Take a Van Tour of Beach Haven With the Long Beach Island Historical Society

Jul 10, 2019

Beach Haven historian Jeanette Lloyd will give two van tours of Beach Haven this summer. The first is on Wednesday, July 17, at 10 a.m. beginning in front of the Long Beach Island Museum, 129 Engleside Ave. Come early, at least by 10 a.m., to register and pay the $25 fee for the 1½-hour tour. The van seats 30 and is air-conditioned.

As the widow of John Bailey Lloyd, who wrote three historical books about Beach Haven, and as a founding member of the LBI Historical Association, Lloyd is eminently qualified to lead the tour.

The Beach Haven historic district encompasses 30 square blocks, from Fifth Street to Chatsworth Avenue, east of Bay Avenue. It includes most of the important structures that tell the romantic story of the Queen City.

Lloyd and an assistant will highlight the places that most illustrate the Edwardian-era Beach Haven.

The site of Surflight Theatre was where Cox’s Store was located. The Cox brothers owned much of the West Creek section of Eagleswood Township on the mainland, and at one time, before it was called Beach Haven, this part of Long Beach Island was part of Eagleswood. This was when it was mostly vacant and farmers would bring their cattle over to graze in the summer.

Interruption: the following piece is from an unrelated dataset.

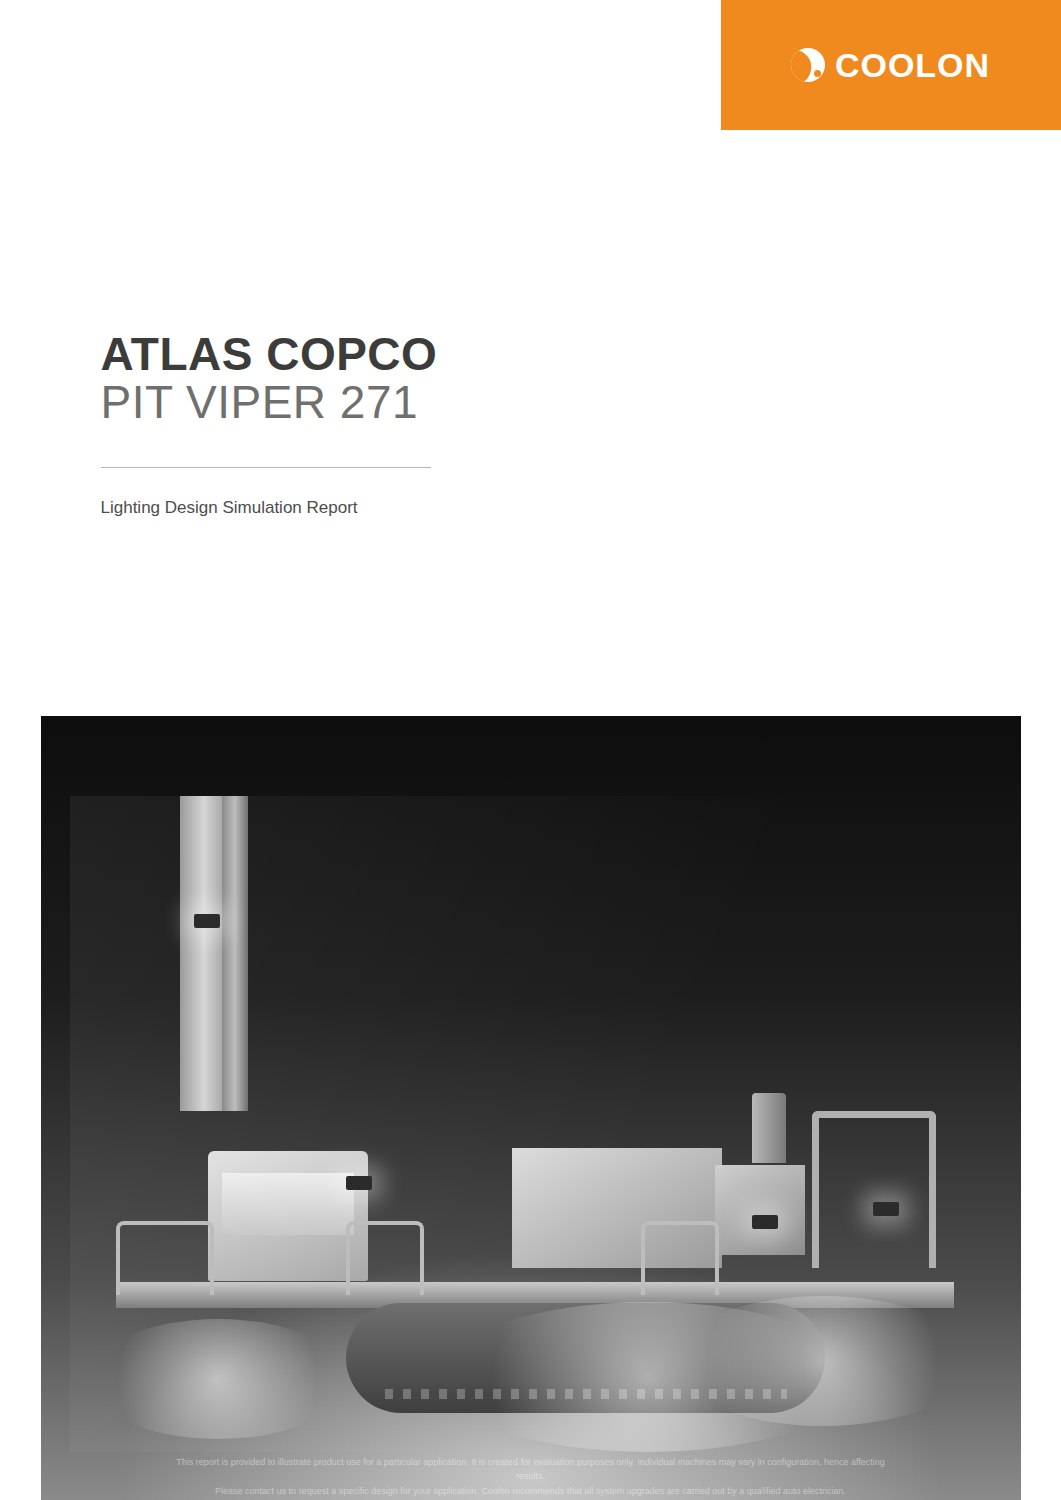Coolon
Atlas Copco Pit Viper 271
Lighting Design Simulation Report
This report is provided to illustrate product use for a particular application. It is created for evaluation purposes only. Individual machines may vary in configuration, hence affecting results.
Please contact us to request a specific design for your application. Coolon recommends that all system upgrades are carried out by a qualified auto electrician.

Learn about the hotel fire that led to the building of the original Church of the Holy Innocents’ (now the museum). The Parry House was one of the first hotels built in Beach Haven before the railroad, when boats, horses and oxen were the only means of transportation. Building materials were brought from the mainland by boat to Dock Street and then dragged to the various sites.

Talking about Beach Haven is impossible without the name Archelaus Pharo, the man who in 1871 bought up the 666 acres of what is now Beach Haven, then built the Tuckerton Railroad in 1871 with connections to Philadelphia and with the steamship Barkley, brought the wealthy Philadelphia tourists across the bay to his resort. His daughters chose the name Beach Heaven, later changed to Beach “Haven” to give it a classier moniker.

His “cottage” on Second Street, built in 1874, and that of his daughter Louisa Pharo Ashhurst, built in 1878, are still standing and kept in beautiful shape. The Archelaus Pharo House is still owned by his descendants.

Coral Street was the street where the rich Baldwin locomotive executives would vacation in three houses owned by the Baldwin Hotel, and Pearl Street was where the rich Pennsylvania Railroad people lived.

Although these “cottages” can sleep nine or more people, they were called cottages by the wealthy who had their year-round homes in Philadelphia.

In the backyards of some of the more modest homes were smaller cottages where middle-class owners would move to in the summer in order to rent out the bigger house.

At various points along the route, oversized photos of 19th-century Beach Haven will be shown for comparison to today’s scenic town. Photos show the grandeur of the Baldwin Hotel and the original Engelside Hotel – both no longer in existence – and Ostendorff’s two-story garage, which was demolished. It used to have room for 200 cars but also had a blacksmith inside to take care of the many horses still in use.

In 1926, Walsh’s baseball field was developed with a grandstand and showers for the Beach Haven baseball team. Sadly it was torn down in 1940. Although Babe Ruth never played on the field, he did drink in the Acme Hotel.

There are many, many interesting stories and places you’ll discover on the tour.

Another van tour led by Lloyd is scheduled for Wednesday, Aug. 14. Reserve your spot for either tour by calling 609-492-0700. —P.J.